HTML Report (Recommended)¶

The HTML report renders natively in a Fabric notebook cell:

displayHTML(result.html_report)

It includes: - Sidebar with tab-based navigation across tables, DDL, and best practices - Summary cards (tables analysed, recommendations, etc.) - Per-table sections with sortable score tables - Column header tooltips explaining each metric - Visual score bars - Color-coded recommendation badges - Collapsible DDL sections - Best practices reference

Markdown Report¶

print(result.markdown_report)

Text Report¶

The text report is not automatically printed at the end of advisor.run(). To print it:

print(result.text_report)

Saving Reports¶

Use the result.save() method or the standalone save_report() function:

# Via DataClusteringResult
result.save("/lakehouse/default/Files/reports/report.html")           # HTML (default)
result.save("/lakehouse/default/Files/reports/report.md", "md")       # Markdown
result.save("/lakehouse/default/Files/reports/report.txt", "txt")     # Plain text

# Via standalone function
from fabric_warehouse_advisor import save_report

save_report(result.html_report, "/path/to/report.html", format="html")
save_report(result.markdown_report, "/path/to/report.md", format="md")

The format parameter accepts "html", "md", or "txt". When omitted, it is inferred from the file extension.

For HTML format, if the content doesn't already contain <html> tags, the save function wraps it in a minimal HTML document with UTF-8 encoding and a title.

Parent directories are created automatically.

Report Sections¶

All three formats include the following sections:

Executive Summary¶

Total tables analysed
Tables with recommendations
Tables already clustered
Score threshold used

Per-Table Recommendations¶

For each table the report includes:

Table name, schema, and row count
Current CLUSTER BY columns (if any)
Warnings for sub-optimal existing clustering
Suggested CTAS DDL (when generate_ctas=True)
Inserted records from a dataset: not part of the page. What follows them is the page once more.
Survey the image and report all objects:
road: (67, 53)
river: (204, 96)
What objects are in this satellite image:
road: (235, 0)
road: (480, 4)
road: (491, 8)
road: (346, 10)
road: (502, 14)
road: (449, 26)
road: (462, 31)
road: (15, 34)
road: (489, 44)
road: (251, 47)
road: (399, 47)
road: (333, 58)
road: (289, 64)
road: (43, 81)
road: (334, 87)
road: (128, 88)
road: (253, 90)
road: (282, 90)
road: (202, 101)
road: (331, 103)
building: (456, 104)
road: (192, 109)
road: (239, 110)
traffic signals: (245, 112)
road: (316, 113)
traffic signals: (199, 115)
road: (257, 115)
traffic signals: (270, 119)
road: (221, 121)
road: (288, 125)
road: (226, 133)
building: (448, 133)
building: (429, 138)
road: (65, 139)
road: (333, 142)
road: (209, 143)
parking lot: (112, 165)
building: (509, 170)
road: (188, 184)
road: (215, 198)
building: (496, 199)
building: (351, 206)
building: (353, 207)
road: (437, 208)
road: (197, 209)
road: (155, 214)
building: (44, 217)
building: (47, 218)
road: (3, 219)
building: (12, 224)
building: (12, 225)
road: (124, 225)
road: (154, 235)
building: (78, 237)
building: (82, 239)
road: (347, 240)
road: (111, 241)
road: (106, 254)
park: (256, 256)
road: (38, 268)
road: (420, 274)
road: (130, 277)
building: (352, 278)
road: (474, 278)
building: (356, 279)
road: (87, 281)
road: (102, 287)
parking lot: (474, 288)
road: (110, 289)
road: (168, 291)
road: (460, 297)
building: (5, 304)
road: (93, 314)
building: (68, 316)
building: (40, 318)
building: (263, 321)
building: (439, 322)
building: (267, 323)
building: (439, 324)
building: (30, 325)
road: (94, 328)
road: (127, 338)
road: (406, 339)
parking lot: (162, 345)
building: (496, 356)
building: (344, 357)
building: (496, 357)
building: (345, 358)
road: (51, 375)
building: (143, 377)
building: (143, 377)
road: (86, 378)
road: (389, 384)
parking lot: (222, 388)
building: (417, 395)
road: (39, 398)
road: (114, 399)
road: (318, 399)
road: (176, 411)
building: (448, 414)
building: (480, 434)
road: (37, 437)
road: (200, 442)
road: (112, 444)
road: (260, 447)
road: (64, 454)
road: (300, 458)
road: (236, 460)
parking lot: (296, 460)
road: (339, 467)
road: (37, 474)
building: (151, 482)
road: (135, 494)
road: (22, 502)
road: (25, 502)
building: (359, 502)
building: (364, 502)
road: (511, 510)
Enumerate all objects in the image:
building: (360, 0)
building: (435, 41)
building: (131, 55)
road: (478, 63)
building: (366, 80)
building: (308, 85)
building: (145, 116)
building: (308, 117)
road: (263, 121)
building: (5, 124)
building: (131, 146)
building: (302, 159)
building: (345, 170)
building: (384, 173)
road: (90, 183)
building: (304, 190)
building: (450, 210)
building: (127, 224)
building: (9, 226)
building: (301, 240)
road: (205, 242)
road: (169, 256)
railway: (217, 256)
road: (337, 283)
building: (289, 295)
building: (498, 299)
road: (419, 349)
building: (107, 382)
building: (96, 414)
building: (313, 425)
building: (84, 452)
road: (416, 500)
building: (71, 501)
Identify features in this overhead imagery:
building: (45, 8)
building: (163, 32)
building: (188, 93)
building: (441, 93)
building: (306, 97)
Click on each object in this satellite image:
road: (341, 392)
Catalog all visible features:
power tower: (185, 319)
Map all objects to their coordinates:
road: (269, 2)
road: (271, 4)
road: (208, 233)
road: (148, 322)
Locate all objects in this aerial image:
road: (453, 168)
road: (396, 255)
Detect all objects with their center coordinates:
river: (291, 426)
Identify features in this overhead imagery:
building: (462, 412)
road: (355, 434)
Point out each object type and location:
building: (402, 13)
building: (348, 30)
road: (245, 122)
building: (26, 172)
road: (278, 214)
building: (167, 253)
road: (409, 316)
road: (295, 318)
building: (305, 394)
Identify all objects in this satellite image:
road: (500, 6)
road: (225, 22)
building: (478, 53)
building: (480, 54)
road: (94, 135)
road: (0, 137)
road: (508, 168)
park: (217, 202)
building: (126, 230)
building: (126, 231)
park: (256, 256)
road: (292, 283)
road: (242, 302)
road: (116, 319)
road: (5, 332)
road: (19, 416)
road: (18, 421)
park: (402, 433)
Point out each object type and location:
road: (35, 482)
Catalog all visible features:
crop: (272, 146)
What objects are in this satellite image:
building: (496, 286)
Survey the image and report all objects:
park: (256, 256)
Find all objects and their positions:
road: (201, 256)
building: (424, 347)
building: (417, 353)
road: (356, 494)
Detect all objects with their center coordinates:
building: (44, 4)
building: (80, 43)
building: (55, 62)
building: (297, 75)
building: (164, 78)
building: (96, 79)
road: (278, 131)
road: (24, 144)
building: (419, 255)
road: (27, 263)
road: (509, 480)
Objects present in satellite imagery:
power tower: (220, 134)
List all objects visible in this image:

Each table also contains a column-level detail table with:

Column name and data type
Predicate hits (weighted by query runs)
Approximate distinct count, cardinality ratio, and percentage
Cardinality classification (High/Medium/Low)
Composite score (with visual bar in HTML)
Recommendation label
Optimization warnings (if applicable)

All Suggested DDL¶

A consolidated section with every CTAS statement from all tables, plus an explanatory note about how Fabric applies data clustering.

Best Practices¶

A reference section with key recommendations:

Data clustering is most effective on large tables
Choose mid-to-high cardinality columns used in WHERE filters
Batch ingestion (≥ 1M rows per DML) for optimal quality
Equality JOINs do NOT benefit from data clustering
Column order in CLUSTER BY doesn't affect row storage
char/varchar first 32 character limit for statistics
decimal precision > 18 predicate pushdown limitation

Customizing Report Output¶

The DataClusteringResult object exposes several attributes beyond the pre-formatted reports:

Attribute	Type	Description
`recommendations`	`list[TableRecommendation]`	Per-table recommendations with nested `ColumnScore` objects.
`all_scores`	`list[ColumnScore]`	Flat list of every scored column across all tables.
`scores_df`	`DataFrame`	Spark DataFrame with the detailed scores — useful for custom queries, joins, or saving to a Lakehouse table.
`captured_at`	`str`	ISO-8601 UTC timestamp of when the advisor run completed.

You can work with the Spark DataFrame for further analysis:

# Show top candidates
display(result.scores_df.orderBy("composite_score", ascending=False))

# Save scores to a Lakehouse table
result.scores_df.write.mode("overwrite").saveAsTable("data_clustering_scores")

This allows you to build custom reports, dashboards, or integrations.